- **Given request 1**
Translate this sentence from the PRSA summit post below into Spanish: "The conference began on Wednesday afternoon with media tours at NPR, The Chronicle of Higher Education, Inside Higher Ed, and the Washington Post."
- **Given request 2**
Please repeat the PRSA summit post word for word from "The conference began" to "discussion and dialogue.".

Start of Selected extract

PRSA CHE Senior Summit: Demonstrating the Impact of PRPosted: May 7, 2012
The higher ed conference season is in full-swing, and at the end of April Danielle and I traveled to Washington, D.C. for the PRSA Counselors to Higher Education Senior Summit. Our participation with this event has steadily grown over the past few years, and this year not only was readMedia a presenting sponsor, but I was also fortunate to be asked to present one of the plenary sessions. My topic: “Developing a Social Content Strategy: Finding the right mix of earned, owned and paid media.”
The conference began on Wednesday afternoon with media tours at NPR, The Chronicle of Higher Education, Inside Higher Ed, and the Washington Post. I joined the NPR tour (see my quick impression of it in this video) and got to see where NPR Music’s “Tiny Desk” concert series is recorded, as well as look in on Robert Siegel recording promos for that evening’s All Things Considered. On Wednesday evening, Swarthmore president Dr. Rebecca Chopp presented the Patrick Jackson lecture and outlined her views on how liberal arts education, and higher education in general, provides a critical avenue for community discussion and dialogue.

End of Selected extract
Start of Recorded data

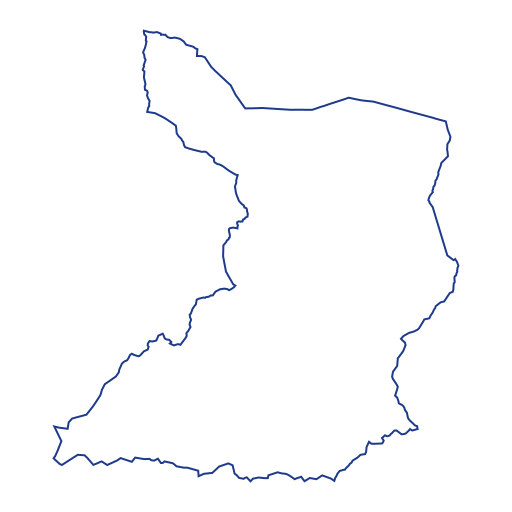 the district of Mixistlán de la Reforma, Oaxaca, Mexico
{"feature_id": "50627088B94921527190935", "entity_name": "Mixistlán de la Reforma", "entity_type": "district", "adm_level": 2, "iso_a3": "MEX", "parent_name": "Mexico", "parent_adm1": "Oaxaca", "projection": "albers", "projection_center": [-96.11, 17.173], "detail": "fine", "context": "isolated", "style": "outline", "palette": "blue", "viewbox_px": 512, "rotation_deg": 0, "n_neighbors": 0, "source": "geoboundaries", "source_scale": "gbopen_adm2", "svg_char_len": 5565}
<svg xmlns="http://www.w3.org/2000/svg" viewBox="0 0 512 512"><path d="M61.9,465.0L72.4,458.2L77.8,454.8L84.6,455.3L87.3,457.9L93.4,464.9L101.6,461.4L107.2,465.0L117.1,460.5L120.6,458.1L131.8,461.8L135.2,457.6L144.1,459.1L149.6,458.9L151.2,460.2L154.2,460.6L157.9,458.7L160.9,463.0L162.9,462.9L164.5,461.4L173.0,463.3L176.5,466.3L184.0,467.7L187.4,467.7L198.2,470.7L198.6,476.2L203.9,473.8L212.3,472.9L219.2,466.5L228.4,463.4L232.6,465.3L234.6,473.6L236.6,475.1L239.1,477.9L243.7,478.8L244.7,478.0L246.7,477.3L250.5,481.3L252.9,478.7L258.6,477.5L263.9,478.1L267.8,478.1L268.4,475.3L277.6,472.3L282.2,473.5L285.1,473.7L287.1,474.3L290.0,475.9L294.7,479.2L296.9,478.2L301.2,476.8L304.5,481.2L309.8,478.0L316.4,479.2L322.2,475.4L330.8,478.5L334.3,480.9L335.1,478.2L336.3,476.2L337.6,473.5L339.7,470.9L342.0,470.3L343.5,469.8L344.9,469.7L346.0,468.1L347.8,466.4L349.4,464.7L350.0,463.6L351.5,462.7L352.5,460.7L357.6,457.5L360.5,454.8L365.1,454.1L366.1,451.9L366.6,446.9L369.0,441.8L371.4,443.7L373.8,443.8L378.9,443.6L380.4,443.6L382.2,443.4L382.9,442.4L383.7,440.7L382.0,438.0L385.0,435.3L387.1,436.3L389.7,435.5L390.9,433.9L391.7,433.4L394.4,430.5L396.6,430.5L401.6,434.3L403.6,434.1L405.6,433.6L408.9,430.5L410.0,429.1L412.2,430.5L414.9,429.8L416.7,429.2L417.6,429.1L417.1,426.1L416.0,425.8L414.8,425.3L412.9,423.3L410.1,420.8L408.3,418.6L407.7,416.8L406.9,412.7L404.9,410.0L404.4,407.8L403.5,406.4L402.2,405.1L398.9,403.4L398.2,400.4L397.2,397.6L395.1,395.7L397.0,389.8L397.8,386.6L396.6,384.4L392.9,378.9L392.1,376.7L393.0,371.7L397.2,365.9L397.8,358.4L403.2,351.1L404.1,348.8L405.6,345.0L404.9,342.5L402.3,340.2L401.0,338.8L403.5,336.0L409.2,332.8L413.5,331.7L417.7,329.6L419.1,328.2L421.3,324.6L423.4,321.1L424.3,319.4L429.4,318.3L430.5,315.7L432.5,312.8L434.1,309.5L435.2,308.0L435.6,306.3L440.0,302.8L441.3,302.1L444.1,301.5L449.8,293.0L452.8,291.8L453.4,289.3L453.5,286.6L453.7,283.6L454.7,282.2L454.4,277.9L454.8,276.2L456.1,275.4L456.5,273.3L457.3,271.7L457.1,270.5L457.4,269.6L457.4,268.1L458.4,265.8L457.0,261.9L455.2,259.1L454.5,259.7L453.5,260.1L447.3,255.4L432.7,207.1L429.5,202.7L429.4,201.6L428.4,200.3L428.6,199.1L429.6,196.3L431.3,193.9L432.8,192.3L432.4,190.8L433.1,189.1L433.3,187.2L434.7,185.3L435.3,182.8L435.4,180.8L436.5,179.4L438.5,174.3L438.2,172.3L440.8,165.5L441.3,163.0L448.0,156.2L447.5,151.7L447.1,149.7L447.4,144.2L449.8,140.4L450.4,136.7L447.7,129.6L445.8,121.4L436.1,118.8L432.6,117.7L421.1,114.6L415.5,113.1L406.4,110.6L400.3,108.9L394.9,107.4L385.8,105.0L373.4,101.6L366.2,100.9L361.3,100.3L355.2,99.1L348.7,97.7L343.8,99.4L337.7,101.4L330.2,103.8L325.5,105.4L324.2,105.9L320.6,106.9L317.3,108.1L314.7,109.0L312.1,109.8L307.0,109.8L298.9,109.7L290.7,109.8L276.3,108.9L262.5,108.0L252.8,108.3L245.2,108.4L235.5,94.7L230.8,85.4L227.5,82.4L215.7,71.4L211.3,67.0L208.5,62.8L204.9,57.3L201.6,56.1L196.9,56.0L197.4,49.1L195.5,48.5L193.2,46.7L186.1,44.7L183.7,41.4L179.9,38.8L175.0,37.6L170.5,38.1L167.6,37.1L165.3,34.7L164.3,34.9L162.5,34.6L161.0,34.8L160.8,33.6L157.0,32.1L153.4,32.6L151.7,32.3L149.7,32.2L143.9,30.7L143.8,31.8L144.3,34.4L145.2,35.1L146.2,36.8L145.8,40.1L146.0,41.0L146.5,41.3L145.9,44.6L144.8,48.4L143.8,50.5L143.1,52.6L143.6,53.6L144.0,54.2L144.4,55.9L144.5,57.8L145.6,59.8L145.4,60.4L143.7,65.3L144.1,66.1L142.7,69.8L144.4,71.5L144.2,74.3L143.9,77.3L145.5,84.3L144.7,86.4L145.0,89.8L147.0,90.7L147.7,92.4L147.0,95.5L148.0,98.2L149.6,100.9L149.1,104.1L149.2,106.2L148.2,107.6L147.2,111.9L155.1,113.2L162.9,117.1L166.3,119.1L172.7,123.4L175.9,125.8L176.3,128.6L176.7,133.3L178.5,136.1L181.4,138.9L182.0,140.4L183.3,141.9L184.0,145.0L185.1,147.2L189.2,148.6L194.2,150.0L201.6,151.8L205.4,151.7L207.1,152.7L209.4,155.1L213.1,157.8L213.9,158.3L214.0,160.7L214.6,162.3L216.2,163.3L217.5,164.0L220.4,164.8L223.6,166.7L226.3,168.8L229.4,171.0L231.9,172.5L235.5,174.6L237.7,175.1L236.8,178.2L236.2,180.4L236.3,182.6L235.3,185.5L234.9,187.1L235.2,188.0L235.5,189.7L235.8,192.2L236.5,194.7L238.9,200.8L241.4,203.7L243.8,205.5L244.4,207.5L246.0,208.0L246.6,208.5L247.0,210.1L247.0,211.1L247.3,212.0L247.8,213.8L247.7,214.8L247.5,216.6L245.4,217.6L244.6,218.9L243.1,219.5L242.4,221.5L240.4,221.6L238.6,221.4L237.2,222.2L237.1,223.5L237.9,225.5L237.6,226.0L237.4,228.4L236.2,228.1L233.2,227.6L229.8,228.2L228.9,229.3L228.9,230.8L229.4,233.1L229.9,235.0L229.7,237.5L229.0,237.9L228.5,239.4L226.9,240.4L226.2,242.0L223.4,245.3L223.1,256.4L226.0,271.7L233.2,284.3L235.3,285.6L234.1,287.1L231.6,288.9L229.1,290.2L227.5,289.2L226.1,288.9L223.9,288.6L223.4,288.8L222.6,288.9L221.0,289.2L220.3,289.1L219.0,289.8L217.8,290.5L216.2,291.2L215.0,292.2L212.9,295.4L210.5,295.5L209.1,296.6L207.6,296.9L206.0,297.1L205.2,297.8L203.5,297.5L198.9,298.7L196.7,299.7L195.9,304.3L194.2,306.4L192.7,308.5L190.8,313.7L189.7,314.6L190.0,317.0L191.1,319.9L189.9,322.6L189.6,324.6L190.5,327.0L188.1,331.2L186.7,332.7L186.4,333.5L186.7,335.2L186.6,336.0L185.7,337.8L180.4,344.8L178.0,344.1L173.9,345.4L169.9,343.5L171.3,342.0L169.2,339.8L167.4,339.6L165.6,339.1L164.6,338.1L163.6,335.3L162.7,333.7L159.2,335.3L158.3,335.7L157.6,337.5L157.0,339.0L156.2,340.6L152.4,341.5L149.5,341.1L147.9,343.4L147.7,345.4L148.6,346.8L147.7,349.6L143.9,351.3L140.2,355.4L138.5,356.3L134.0,354.9L131.8,353.7L130.0,355.0L128.5,358.2L127.1,360.3L124.3,361.5L121.9,363.6L120.5,366.9L119.3,369.5L118.8,372.3L115.9,376.5L104.8,384.2L101.9,389.9L100.4,395.1L96.2,401.6L92.9,406.5L86.4,414.7L72.2,418.5L68.7,422.3L67.6,428.8L58.8,427.6L54.3,426.5L61.4,441.1L57.5,451.0L55.1,456.3L53.6,458.2L54.3,459.0L59.6,463.9L61.9,465.0Z" fill="none" stroke="#1e3a8a" stroke-width="2"/></svg>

End of Recorded data

- **Full output 1**
La conferencia comenzó el miércoles por la tarde con visitas a medios en NPR, The Chronicle of Higher Education, Inside Higher Ed y el Washington Post.

- **Full output 2**
The conference began on Wednesday afternoon with media tours at NPR, The Chronicle of Higher Education, Inside Higher Ed, and the Washington Post. I joined the NPR tour (see my quick impression of it in this video) and got to see where NPR Music’s “Tiny Desk” concert series is recorded, as well as look in on Robert Siegel recording promos for that evening’s All Things Considered. On Wednesday evening, Swarthmore president Dr. Rebecca Chopp presented the Patrick Jackson lecture and outlined her views on how liberal arts education, and higher education in general, provides a critical avenue for community discussion and dialogue.